Entscheidungsstichwort (Thema)

Arbeitslosengeld. Bemessung. Bemessungszeitraum. Dreimonatszeitraum. Lohnabrechnungszeiträume

 

Leitsatz (amtlich)

  • Bemessungszeitraum bilden nach § 112 Abs 2 S 1 AFG nur die beim Ausscheiden des Arbeitnehmers abgerechneten Lohnabrechnungszeiträume, die in den dreimonatigen Zeitraum beitragspflichtiger Beschäftigung(en) vor der Entstehung des Anspruchs auf Arbeitslosengeld hineinfallen oder hineinragen.
  • Enthalten diese Lohnabrechnungszeiträume wegen fehlender Abrechnung des letzten Monats nicht drei Monate beitragspflichtiger Beschäftigung, ist auf frühere Lohnabrechnungszeiträume nur zurückzugreifen, wenn sie weniger als 60 Tage mit Anspruch auf Arbeitsentgelt erfaßt haben.
 

Normenkette

AFG § 111 Abs. 1 Fassung: 1985-12-20, Abs. 2 Fassung: 1985-12-20, § 112 Abs. 2 S. 1 Fassung: 1987-12-14, S. 3 Fassung: 1988-12-20

 

Verfahrensgang

LSG Rheinland-Pfalz (Urteil vom 14.03.1995; Aktenzeichen L 7 Ar 134/93)

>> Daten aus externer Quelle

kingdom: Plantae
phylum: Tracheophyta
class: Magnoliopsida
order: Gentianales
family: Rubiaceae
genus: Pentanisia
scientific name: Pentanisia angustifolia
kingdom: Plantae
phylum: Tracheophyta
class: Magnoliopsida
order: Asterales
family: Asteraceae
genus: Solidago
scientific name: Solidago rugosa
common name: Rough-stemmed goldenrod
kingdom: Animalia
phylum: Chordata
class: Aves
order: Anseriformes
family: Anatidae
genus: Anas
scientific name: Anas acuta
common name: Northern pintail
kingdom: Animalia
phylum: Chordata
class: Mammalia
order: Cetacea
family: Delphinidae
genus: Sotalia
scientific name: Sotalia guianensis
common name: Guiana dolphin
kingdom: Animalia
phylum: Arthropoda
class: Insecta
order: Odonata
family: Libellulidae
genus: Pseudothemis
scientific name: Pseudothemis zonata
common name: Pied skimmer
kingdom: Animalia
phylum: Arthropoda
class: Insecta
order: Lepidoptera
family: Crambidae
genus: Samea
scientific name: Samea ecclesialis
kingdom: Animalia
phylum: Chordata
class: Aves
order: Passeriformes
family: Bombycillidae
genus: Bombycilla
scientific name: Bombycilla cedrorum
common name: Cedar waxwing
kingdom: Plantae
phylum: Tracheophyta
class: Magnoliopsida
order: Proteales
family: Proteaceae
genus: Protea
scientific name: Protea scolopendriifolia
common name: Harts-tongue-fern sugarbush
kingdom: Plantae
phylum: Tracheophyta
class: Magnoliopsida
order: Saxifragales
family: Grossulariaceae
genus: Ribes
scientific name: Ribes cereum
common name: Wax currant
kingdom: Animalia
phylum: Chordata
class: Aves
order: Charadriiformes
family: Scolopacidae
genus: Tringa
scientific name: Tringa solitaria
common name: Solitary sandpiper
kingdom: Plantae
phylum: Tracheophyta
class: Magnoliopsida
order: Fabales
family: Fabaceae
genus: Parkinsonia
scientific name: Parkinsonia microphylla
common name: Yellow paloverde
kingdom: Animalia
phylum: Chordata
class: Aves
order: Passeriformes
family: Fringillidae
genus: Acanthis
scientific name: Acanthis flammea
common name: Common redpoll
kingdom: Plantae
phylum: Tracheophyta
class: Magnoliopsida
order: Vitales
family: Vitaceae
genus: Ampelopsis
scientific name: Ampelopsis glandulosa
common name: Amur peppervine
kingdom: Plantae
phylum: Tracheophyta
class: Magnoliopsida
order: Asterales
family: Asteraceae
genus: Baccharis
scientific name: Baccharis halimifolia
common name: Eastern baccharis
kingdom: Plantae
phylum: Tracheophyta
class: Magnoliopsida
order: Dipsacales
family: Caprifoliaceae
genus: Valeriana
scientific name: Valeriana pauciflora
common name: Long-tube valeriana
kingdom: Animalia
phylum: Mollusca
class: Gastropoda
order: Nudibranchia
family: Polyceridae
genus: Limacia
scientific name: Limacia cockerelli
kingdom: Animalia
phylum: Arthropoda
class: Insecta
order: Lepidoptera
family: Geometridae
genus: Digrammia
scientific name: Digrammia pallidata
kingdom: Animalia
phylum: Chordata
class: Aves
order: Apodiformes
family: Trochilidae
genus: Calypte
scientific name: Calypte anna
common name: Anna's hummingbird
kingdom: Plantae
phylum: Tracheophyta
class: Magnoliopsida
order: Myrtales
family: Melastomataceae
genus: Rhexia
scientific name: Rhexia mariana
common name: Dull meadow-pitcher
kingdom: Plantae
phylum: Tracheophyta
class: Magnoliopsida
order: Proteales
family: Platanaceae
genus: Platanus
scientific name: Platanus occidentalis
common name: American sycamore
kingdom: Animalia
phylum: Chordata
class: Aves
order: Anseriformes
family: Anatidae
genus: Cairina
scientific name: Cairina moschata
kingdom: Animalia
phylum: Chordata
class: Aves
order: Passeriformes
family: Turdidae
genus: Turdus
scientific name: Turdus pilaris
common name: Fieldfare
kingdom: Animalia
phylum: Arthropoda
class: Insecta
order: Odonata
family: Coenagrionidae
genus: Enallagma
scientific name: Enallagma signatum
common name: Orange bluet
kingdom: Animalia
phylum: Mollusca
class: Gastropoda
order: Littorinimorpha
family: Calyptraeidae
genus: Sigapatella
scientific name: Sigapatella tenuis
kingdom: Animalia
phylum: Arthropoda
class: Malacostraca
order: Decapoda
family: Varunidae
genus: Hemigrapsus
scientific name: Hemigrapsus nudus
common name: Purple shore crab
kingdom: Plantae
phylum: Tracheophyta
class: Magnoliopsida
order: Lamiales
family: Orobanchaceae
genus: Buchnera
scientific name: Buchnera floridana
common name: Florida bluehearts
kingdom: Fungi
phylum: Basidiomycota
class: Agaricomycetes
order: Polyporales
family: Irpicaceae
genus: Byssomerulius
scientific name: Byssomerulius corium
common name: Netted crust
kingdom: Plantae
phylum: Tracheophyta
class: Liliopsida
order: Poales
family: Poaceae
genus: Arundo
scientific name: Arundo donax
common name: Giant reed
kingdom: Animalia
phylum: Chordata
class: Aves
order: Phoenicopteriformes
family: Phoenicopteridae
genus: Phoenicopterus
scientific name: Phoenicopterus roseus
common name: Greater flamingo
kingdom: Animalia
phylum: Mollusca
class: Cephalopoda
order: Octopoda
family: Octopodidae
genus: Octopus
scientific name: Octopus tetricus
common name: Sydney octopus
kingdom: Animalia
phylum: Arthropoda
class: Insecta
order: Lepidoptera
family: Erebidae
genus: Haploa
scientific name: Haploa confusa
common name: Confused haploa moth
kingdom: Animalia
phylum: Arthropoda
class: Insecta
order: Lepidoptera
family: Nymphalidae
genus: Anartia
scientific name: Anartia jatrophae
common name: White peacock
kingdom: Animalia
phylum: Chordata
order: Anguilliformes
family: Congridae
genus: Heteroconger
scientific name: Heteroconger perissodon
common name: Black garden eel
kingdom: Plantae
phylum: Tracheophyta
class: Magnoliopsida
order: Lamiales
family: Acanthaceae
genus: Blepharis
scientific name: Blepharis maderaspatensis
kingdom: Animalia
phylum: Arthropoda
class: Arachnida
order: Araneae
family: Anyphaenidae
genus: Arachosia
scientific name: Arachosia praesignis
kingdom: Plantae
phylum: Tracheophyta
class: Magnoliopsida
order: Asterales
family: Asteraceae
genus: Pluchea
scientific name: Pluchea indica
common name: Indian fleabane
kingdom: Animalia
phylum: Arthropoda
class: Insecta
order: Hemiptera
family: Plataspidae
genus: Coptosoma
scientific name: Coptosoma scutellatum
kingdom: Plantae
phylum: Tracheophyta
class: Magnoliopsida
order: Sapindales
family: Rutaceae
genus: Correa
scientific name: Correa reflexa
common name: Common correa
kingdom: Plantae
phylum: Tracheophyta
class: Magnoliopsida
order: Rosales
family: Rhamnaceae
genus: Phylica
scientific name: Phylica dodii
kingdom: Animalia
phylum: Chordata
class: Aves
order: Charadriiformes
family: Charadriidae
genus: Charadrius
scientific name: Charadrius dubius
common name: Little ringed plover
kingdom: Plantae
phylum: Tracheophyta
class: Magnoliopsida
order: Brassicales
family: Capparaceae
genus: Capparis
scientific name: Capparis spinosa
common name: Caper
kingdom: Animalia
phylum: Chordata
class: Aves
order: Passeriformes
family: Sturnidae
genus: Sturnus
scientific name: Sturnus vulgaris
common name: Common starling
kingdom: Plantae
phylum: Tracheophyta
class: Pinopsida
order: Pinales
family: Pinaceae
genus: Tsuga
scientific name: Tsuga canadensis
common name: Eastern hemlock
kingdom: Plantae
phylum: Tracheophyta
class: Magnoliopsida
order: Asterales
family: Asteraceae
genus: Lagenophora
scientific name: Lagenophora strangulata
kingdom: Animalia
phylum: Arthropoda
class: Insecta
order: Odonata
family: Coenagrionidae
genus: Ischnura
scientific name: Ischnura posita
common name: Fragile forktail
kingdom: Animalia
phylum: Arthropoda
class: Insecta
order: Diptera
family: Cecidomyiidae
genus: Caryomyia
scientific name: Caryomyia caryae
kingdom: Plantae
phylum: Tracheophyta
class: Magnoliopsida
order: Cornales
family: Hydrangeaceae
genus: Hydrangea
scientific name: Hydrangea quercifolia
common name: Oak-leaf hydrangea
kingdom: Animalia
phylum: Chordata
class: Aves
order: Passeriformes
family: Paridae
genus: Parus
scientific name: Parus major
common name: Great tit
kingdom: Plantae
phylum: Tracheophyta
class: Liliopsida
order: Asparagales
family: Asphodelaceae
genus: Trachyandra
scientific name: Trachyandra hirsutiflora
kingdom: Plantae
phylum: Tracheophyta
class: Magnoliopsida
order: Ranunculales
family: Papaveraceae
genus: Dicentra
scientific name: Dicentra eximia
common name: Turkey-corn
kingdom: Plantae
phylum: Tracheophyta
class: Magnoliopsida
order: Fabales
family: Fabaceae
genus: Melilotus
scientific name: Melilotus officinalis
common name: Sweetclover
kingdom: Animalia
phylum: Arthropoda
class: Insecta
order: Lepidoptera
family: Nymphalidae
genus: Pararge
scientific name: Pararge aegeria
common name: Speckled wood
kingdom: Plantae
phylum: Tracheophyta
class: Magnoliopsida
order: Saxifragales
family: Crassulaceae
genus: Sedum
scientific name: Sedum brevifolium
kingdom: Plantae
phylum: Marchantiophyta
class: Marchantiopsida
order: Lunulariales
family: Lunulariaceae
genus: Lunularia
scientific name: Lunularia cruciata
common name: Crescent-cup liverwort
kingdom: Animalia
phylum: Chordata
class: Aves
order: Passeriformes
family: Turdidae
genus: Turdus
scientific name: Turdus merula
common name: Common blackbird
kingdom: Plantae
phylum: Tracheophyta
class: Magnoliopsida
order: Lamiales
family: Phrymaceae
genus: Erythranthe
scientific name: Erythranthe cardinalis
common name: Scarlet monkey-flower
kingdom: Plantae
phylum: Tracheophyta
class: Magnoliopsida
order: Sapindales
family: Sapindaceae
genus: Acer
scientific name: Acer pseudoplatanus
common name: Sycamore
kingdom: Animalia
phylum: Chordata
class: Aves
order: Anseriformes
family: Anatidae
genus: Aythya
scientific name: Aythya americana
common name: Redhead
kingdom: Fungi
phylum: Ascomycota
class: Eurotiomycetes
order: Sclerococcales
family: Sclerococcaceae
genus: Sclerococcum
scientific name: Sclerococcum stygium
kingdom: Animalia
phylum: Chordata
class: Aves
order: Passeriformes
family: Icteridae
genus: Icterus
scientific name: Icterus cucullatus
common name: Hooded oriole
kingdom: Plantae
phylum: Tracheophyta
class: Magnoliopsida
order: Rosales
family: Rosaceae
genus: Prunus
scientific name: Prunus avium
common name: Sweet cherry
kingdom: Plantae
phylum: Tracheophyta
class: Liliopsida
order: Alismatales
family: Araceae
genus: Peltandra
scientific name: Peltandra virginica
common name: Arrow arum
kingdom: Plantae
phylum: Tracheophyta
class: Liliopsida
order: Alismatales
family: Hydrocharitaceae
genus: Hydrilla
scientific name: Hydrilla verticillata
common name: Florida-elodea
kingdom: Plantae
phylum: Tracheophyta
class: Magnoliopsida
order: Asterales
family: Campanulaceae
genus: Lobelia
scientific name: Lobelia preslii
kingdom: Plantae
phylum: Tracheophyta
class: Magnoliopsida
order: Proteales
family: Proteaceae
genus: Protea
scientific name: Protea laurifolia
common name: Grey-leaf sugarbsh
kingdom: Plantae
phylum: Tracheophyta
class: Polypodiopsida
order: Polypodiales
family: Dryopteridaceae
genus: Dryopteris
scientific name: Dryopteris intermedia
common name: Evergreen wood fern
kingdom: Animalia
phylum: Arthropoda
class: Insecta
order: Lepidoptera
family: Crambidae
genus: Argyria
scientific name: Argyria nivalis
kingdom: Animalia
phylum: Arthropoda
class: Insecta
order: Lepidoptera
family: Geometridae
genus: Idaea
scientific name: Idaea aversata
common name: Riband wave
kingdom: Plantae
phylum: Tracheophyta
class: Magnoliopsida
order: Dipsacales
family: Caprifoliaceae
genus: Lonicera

SG Speyer (Entscheidung vom 14.10.1993; Aktenzeichen S 5 Ar 270/92)

 

Tenor

Die Revision der Beklagten gegen das Urteil des Landessozialgerichts Rheinland-Pfalz vom 14. März 1995 wird zurückgewiesen.

Die Beklagte hat dem Kläger die Kosten des Revisionsverfahrens zu erstatten.

 

Tatbestand

I

Die Beteiligten streiten über die Höhe des Arbeitslosengeldes (Alg) des Klägers.

Der Kläger war zuletzt vom 2. April 1990 bis zum 11. Januar 1991 und danach bei einem anderen Arbeitgeber vom 15. Januar 1991 bis zum 30. April 1991 beschäftigt. Sein Verdienst betrug bei jeweils 40 Arbeitsstunden in der Woche im Dezember 1990 3.026,00 DM, vom 1. bis zum 11. Januar 1991 1.109,53 DM, vom 15. bis zum 31. Januar 1991 2.000,00 DM und in den Monaten Februar, März und April 1991 jeweils 4.000,00 DM im Monat. Am 30. April 1991 war der Monat April noch nicht abgerechnet. Am 10. April 1991 meldete er sich beim Arbeitsamt (ArbA) arbeitslos und beantragte Alg.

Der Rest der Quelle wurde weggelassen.